How Starbucks Built a Fiercely Loyal Community in China

The coffee giant leaned on a tightly integrated online to offline (O2O) approach. With social distancing, O2O is more important than ever.

June 3, 2020

Way back before the coronavirus upended retail, stores were moving toward hybrid digital-physical businesses. Locations to stand as hubs for browsing and buying (and returning) and mobile apps and websites to offer e-commerce, loyalty programs and other forms of engagement between and during store visits. This online-to-offline strategy tracks with the way consumers move seamlessly between offline and online spaces, but it was also seen as a way to stem declining store sales amid e-commerce’s growing share of revenue. 

The pandemic has accelerated a need for more digital than physical in this equation, and it’s worth taking a look at successes to date. In China, which has a more digital, mobile population than anywhere else in the world, Starbucks used digital platforms to build community around its brand that continues when customers aren’t in their stores. This strategy led to 90% engagement with its app.

At the Signal conference in 2018, Starbucks China’s Chief Marketing Officer Emily Chang shared strategies and lessons from the company’s online-to-offline strategies — or online-merge-offline, as she prefers. They are even more relevant today.

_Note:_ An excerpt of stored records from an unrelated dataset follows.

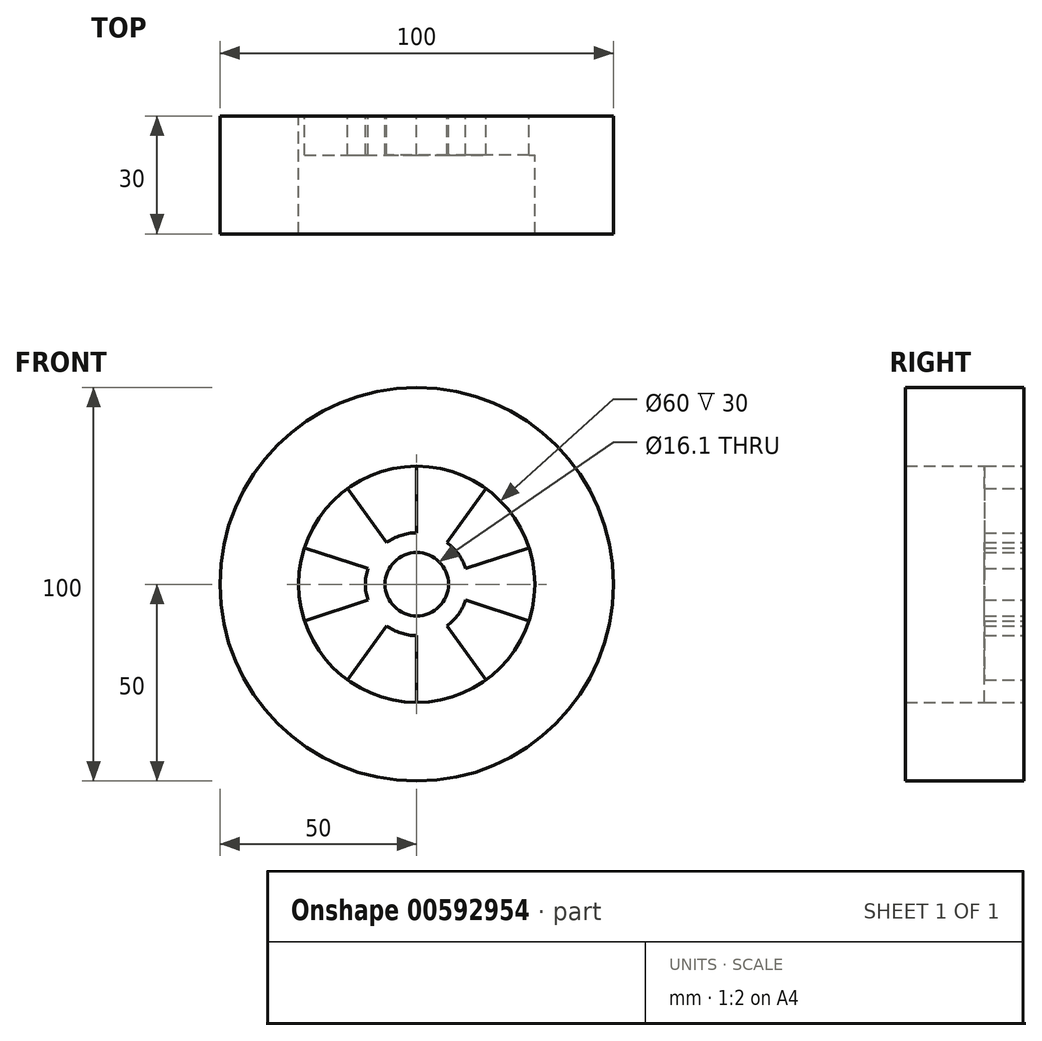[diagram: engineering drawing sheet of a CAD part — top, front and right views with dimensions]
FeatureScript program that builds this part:
annotation { "Feature Type Name" : "Feature", "Feature Type Description" : "" }
export const myFeature = defineFeature(function(context is Context, id is Id, definition is map)
    precondition{}
    {
        {
            var Q0;
            Q0=qCreatedBy(makeId("Front.planeOp"),FACE);
            var sketch = newSketch(context, id + "F0", { "sketchPlane" : qUnion([Q0])});
            skCircle(sketch, "E0", {"center": v(0, 0) * mm, "radius": 30 * mm});
            skCircle(sketch, "E1", {"center": v(0, 0) * mm, "radius": 8.05 * mm});
            skCircle(sketch, "E2.0", {"center": v(0, 0) * mm, "radius": 50 * mm});
            skLineSegment(sketch, "E3", {"start": v(0, 30) * mm, "end": v(0, 8.05) * mm});
            skLineSegment(sketch, "E4.1.0", {"start": v(-17.63, 24.27) * mm, "end": v(-4.73, 6.51) * mm});
            skLineSegment(sketch, "E4.2.0", {"start": v(-28.53, 9.27) * mm, "end": v(-7.66, 2.49) * mm});
            skLineSegment(sketch, "E4.3.0", {"start": v(-28.53, -9.27) * mm, "end": v(-7.66, -2.49) * mm});
            skLineSegment(sketch, "E4.4.0", {"start": v(-17.63, -24.27) * mm, "end": v(-4.73, -6.51) * mm});
            skLineSegment(sketch, "E4.5.0", {"start": v(0, -30) * mm, "end": v(0, -8.05) * mm});
            skLineSegment(sketch, "E4.6.0", {"start": v(17.63, -24.27) * mm, "end": v(4.73, -6.51) * mm});
            skLineSegment(sketch, "E4.7.0", {"start": v(28.53, -9.27) * mm, "end": v(7.66, -2.49) * mm});
            skLineSegment(sketch, "E4.8.0", {"start": v(28.53, 9.27) * mm, "end": v(7.66, 2.49) * mm});
            skLineSegment(sketch, "E4.9.0", {"start": v(17.63, 24.27) * mm, "end": v(4.73, 6.51) * mm});
            skCircle(sketch, "E5.0", {"center": v(0, 0) * mm, "radius": 13.05 * mm});
            skSolve(sketch);
        }
        {
            var Q0;
            Q0=makeQuery(id+"F0.imprint","IMPRINT",FACE,{"disambiguationData":[TD([[makeQuery(id+"F0.imprint","IMPRINT",EDGE,{"derivedFrom":sQuery(id+"F0.wireOp",EDGE,"E2.0")}),1.0]])]});
            extrude(context, id + "F1", {"entities" : qUnion([Q0]), "depth" : 30 * mm, "offsetDistance" : 25 * mm});
        }
        {
            var Q0;
            {var subQ0=sQuery(id+"F0.wireOp",EDGE,"E4.1.0");var subQ1=sQuery(id+"F0.wireOp",EDGE,"E0");var subQ2=makeQuery(id+"F0.imprint","INTERSECT",VERTEX,{"derivedFrom":[subQ1,subQ0]});Q0=makeQuery(id+"F0.imprint","IMPRINT",FACE,{"disambiguationData":[TD([[makeQuery(id+"F0.imprint","IMPRINT",EDGE,{"disambiguationData":[TD([[subQ2,-1.0]])],"derivedFrom":subQ1}),1.0]])]});}
            var Q1;
            {var subQ0=sQuery(id+"F0.wireOp",EDGE,"E4.1.0");var subQ1=sQuery(id+"F0.wireOp",EDGE,"E1");var subQ2=makeQuery(id+"F0.imprint","INTERSECT",VERTEX,{"derivedFrom":[subQ1,subQ0]});Q1=makeQuery(id+"F0.imprint","IMPRINT",FACE,{"disambiguationData":[TD([[makeQuery(id+"F0.imprint","IMPRINT",EDGE,{"disambiguationData":[TD([[subQ2,-1.0]])],"derivedFrom":subQ1}),-1.0]])]});}
            var Q2;
            {var subQ0=sQuery(id+"F0.wireOp",EDGE,"E3");var subQ1=sQuery(id+"F0.wireOp",EDGE,"E1");var subQ2=makeQuery(id+"F0.imprint","INTERSECT",VERTEX,{"derivedFrom":[subQ1,subQ0]});Q2=makeQuery(id+"F0.imprint","IMPRINT",FACE,{"disambiguationData":[TD([[makeQuery(id+"F0.imprint","IMPRINT",EDGE,{"disambiguationData":[TD([[subQ2,-1.0]])],"derivedFrom":subQ1}),-1.0]])]});}
            var Q3;
            {var subQ0=sQuery(id+"F0.wireOp",EDGE,"E3");var subQ1=sQuery(id+"F0.wireOp",EDGE,"E1");var subQ2=makeQuery(id+"F0.imprint","INTERSECT",VERTEX,{"derivedFrom":[subQ1,subQ0]});Q3=makeQuery(id+"F0.imprint","IMPRINT",FACE,{"disambiguationData":[TD([[makeQuery(id+"F0.imprint","IMPRINT",EDGE,{"disambiguationData":[TD([[subQ2,1.0]])],"derivedFrom":subQ1}),-1.0]])]});}
            var Q4;
            {var subQ0=sQuery(id+"F0.wireOp",EDGE,"E4.8.0");var subQ1=sQuery(id+"F0.wireOp",EDGE,"E1");var subQ2=makeQuery(id+"F0.imprint","INTERSECT",VERTEX,{"derivedFrom":[subQ1,subQ0]});Q4=makeQuery(id+"F0.imprint","IMPRINT",FACE,{"disambiguationData":[TD([[makeQuery(id+"F0.imprint","IMPRINT",EDGE,{"disambiguationData":[TD([[subQ2,-1.0]])],"derivedFrom":subQ1}),-1.0]])]});}
            var Q5;
            {var subQ0=sQuery(id+"F0.wireOp",EDGE,"E4.7.0");var subQ1=sQuery(id+"F0.wireOp",EDGE,"E1");var subQ2=makeQuery(id+"F0.imprint","INTERSECT",VERTEX,{"derivedFrom":[subQ1,subQ0]});Q5=makeQuery(id+"F0.imprint","IMPRINT",FACE,{"disambiguationData":[TD([[makeQuery(id+"F0.imprint","IMPRINT",EDGE,{"disambiguationData":[TD([[subQ2,-1.0]])],"derivedFrom":subQ1}),-1.0]])]});}
            var Q6;
            {var subQ0=sQuery(id+"F0.wireOp",EDGE,"E4.6.0");var subQ1=sQuery(id+"F0.wireOp",EDGE,"E1");var subQ2=makeQuery(id+"F0.imprint","INTERSECT",VERTEX,{"derivedFrom":[subQ1,subQ0]});Q6=makeQuery(id+"F0.imprint","IMPRINT",FACE,{"disambiguationData":[TD([[makeQuery(id+"F0.imprint","IMPRINT",EDGE,{"disambiguationData":[TD([[subQ2,-1.0]])],"derivedFrom":subQ1}),-1.0]])]});}
            var Q7;
            {var subQ0=sQuery(id+"F0.wireOp",EDGE,"E4.5.0");var subQ1=sQuery(id+"F0.wireOp",EDGE,"E1");var subQ2=makeQuery(id+"F0.imprint","INTERSECT",VERTEX,{"derivedFrom":[subQ1,subQ0]});Q7=makeQuery(id+"F0.imprint","IMPRINT",FACE,{"disambiguationData":[TD([[makeQuery(id+"F0.imprint","IMPRINT",EDGE,{"disambiguationData":[TD([[subQ2,-1.0]])],"derivedFrom":subQ1}),-1.0]])]});}
            var Q8;
            {var subQ0=sQuery(id+"F0.wireOp",EDGE,"E4.4.0");var subQ1=sQuery(id+"F0.wireOp",EDGE,"E1");var subQ2=makeQuery(id+"F0.imprint","INTERSECT",VERTEX,{"derivedFrom":[subQ1,subQ0]});Q8=makeQuery(id+"F0.imprint","IMPRINT",FACE,{"disambiguationData":[TD([[makeQuery(id+"F0.imprint","IMPRINT",EDGE,{"disambiguationData":[TD([[subQ2,-1.0]])],"derivedFrom":subQ1}),-1.0]])]});}
            var Q9;
            {var subQ0=sQuery(id+"F0.wireOp",EDGE,"E4.3.0");var subQ1=sQuery(id+"F0.wireOp",EDGE,"E1");var subQ2=makeQuery(id+"F0.imprint","INTERSECT",VERTEX,{"derivedFrom":[subQ1,subQ0]});Q9=makeQuery(id+"F0.imprint","IMPRINT",FACE,{"disambiguationData":[TD([[makeQuery(id+"F0.imprint","IMPRINT",EDGE,{"disambiguationData":[TD([[subQ2,-1.0]])],"derivedFrom":subQ1}),-1.0]])]});}
            var Q10;
            {var subQ0=sQuery(id+"F0.wireOp",EDGE,"E4.2.0");var subQ1=sQuery(id+"F0.wireOp",EDGE,"E1");var subQ2=makeQuery(id+"F0.imprint","INTERSECT",VERTEX,{"derivedFrom":[subQ1,subQ0]});Q10=makeQuery(id+"F0.imprint","IMPRINT",FACE,{"disambiguationData":[TD([[makeQuery(id+"F0.imprint","IMPRINT",EDGE,{"disambiguationData":[TD([[subQ2,-1.0]])],"derivedFrom":subQ1}),-1.0]])]});}
            var Q11;
            {var subQ0=sQuery(id+"F0.wireOp",EDGE,"E4.3.0");var subQ1=sQuery(id+"F0.wireOp",EDGE,"E0");var subQ2=makeQuery(id+"F0.imprint","INTERSECT",VERTEX,{"derivedFrom":[subQ1,subQ0]});Q11=makeQuery(id+"F0.imprint","IMPRINT",FACE,{"disambiguationData":[TD([[makeQuery(id+"F0.imprint","IMPRINT",EDGE,{"disambiguationData":[TD([[subQ2,-1.0]])],"derivedFrom":subQ1}),1.0]])]});}
            var Q12;
            {var subQ0=sQuery(id+"F0.wireOp",EDGE,"E4.5.0");var subQ1=sQuery(id+"F0.wireOp",EDGE,"E0");var subQ2=makeQuery(id+"F0.imprint","INTERSECT",VERTEX,{"derivedFrom":[subQ1,subQ0]});Q12=makeQuery(id+"F0.imprint","IMPRINT",FACE,{"disambiguationData":[TD([[makeQuery(id+"F0.imprint","IMPRINT",EDGE,{"disambiguationData":[TD([[subQ2,-1.0]])],"derivedFrom":subQ1}),1.0]])]});}
            var Q13;
            {var subQ0=sQuery(id+"F0.wireOp",EDGE,"E4.7.0");var subQ1=sQuery(id+"F0.wireOp",EDGE,"E0");var subQ2=makeQuery(id+"F0.imprint","INTERSECT",VERTEX,{"derivedFrom":[subQ1,subQ0]});Q13=makeQuery(id+"F0.imprint","IMPRINT",FACE,{"disambiguationData":[TD([[makeQuery(id+"F0.imprint","IMPRINT",EDGE,{"disambiguationData":[TD([[subQ2,-1.0]])],"derivedFrom":subQ1}),1.0]])]});}
            var Q14;
            {var subQ0=sQuery(id+"F0.wireOp",EDGE,"E3");var subQ1=sQuery(id+"F0.wireOp",EDGE,"E0");var subQ2=makeQuery(id+"F0.imprint","INTERSECT",VERTEX,{"derivedFrom":[subQ1,subQ0]});Q14=makeQuery(id+"F0.imprint","IMPRINT",FACE,{"disambiguationData":[TD([[makeQuery(id+"F0.imprint","IMPRINT",EDGE,{"disambiguationData":[TD([[subQ2,1.0]])],"derivedFrom":subQ1}),1.0]])]});}
            extrude(context, id + "F2", {"entities" : qUnion([Q0, Q1, Q2, Q3, Q4, Q5, Q6, Q7, Q8, Q9, Q10, Q11, Q12, Q13, Q14]), "operationType" : NewBodyOperationType.ADD, "depth" : 10 * mm, "offsetDistance" : 25 * mm});
        }
    });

Key insights from the conversation:

  • 3:32 — Why “online-merge-offline” is better than “online-to-offline”: “The ‘to’ implies you’re going from offline to online or online to offline. China’s really blown by that already, because we’re already integrated. If we as leaders aren’t creating an OMO experience, merging online and offline—whether the customer is in the store or not in the store—we’re frankly not meeting their needs.”
  • 6:12 — Results from a key part of Starbucks China’s digital flywheel, a loyalty program that grew quickly to seven million active members with 90% app engagement.
  • 6:58 — An example of merging offline and online: A “members night” at select stores, where members scan a QR code when they come so they can post online about where they are, thereby engaging digitally, while also engaging physically as they interact with the store and other members.
  • 11:10 — The importance of digital payments to glean more about customers. Because 80% of Starbucks China’s customers were cashless, Chang said, “We know what our customers are buying, we know their journey over time with us, we know which stores they’re going to and they’re preferred payment method. We’re able to create more customized and relevant offers.”
  • 22:13 — How the company built digital in-store experiences at The Roastery, a Starbucks superstore in Shanghai that would have lines running down the block, through wifi, apps and augmented reality.
  • 23:45 — Why brands should think of “experiences,” not “journeys.” “‘Customer journey’ implies a start and an end, so we don’t talk even about journeys, we talk about experiences. … Everyone has their own way to engage with what you have to offer. Being able to delight them no matter how they want to engage with you is what online-merge-offline is all about.”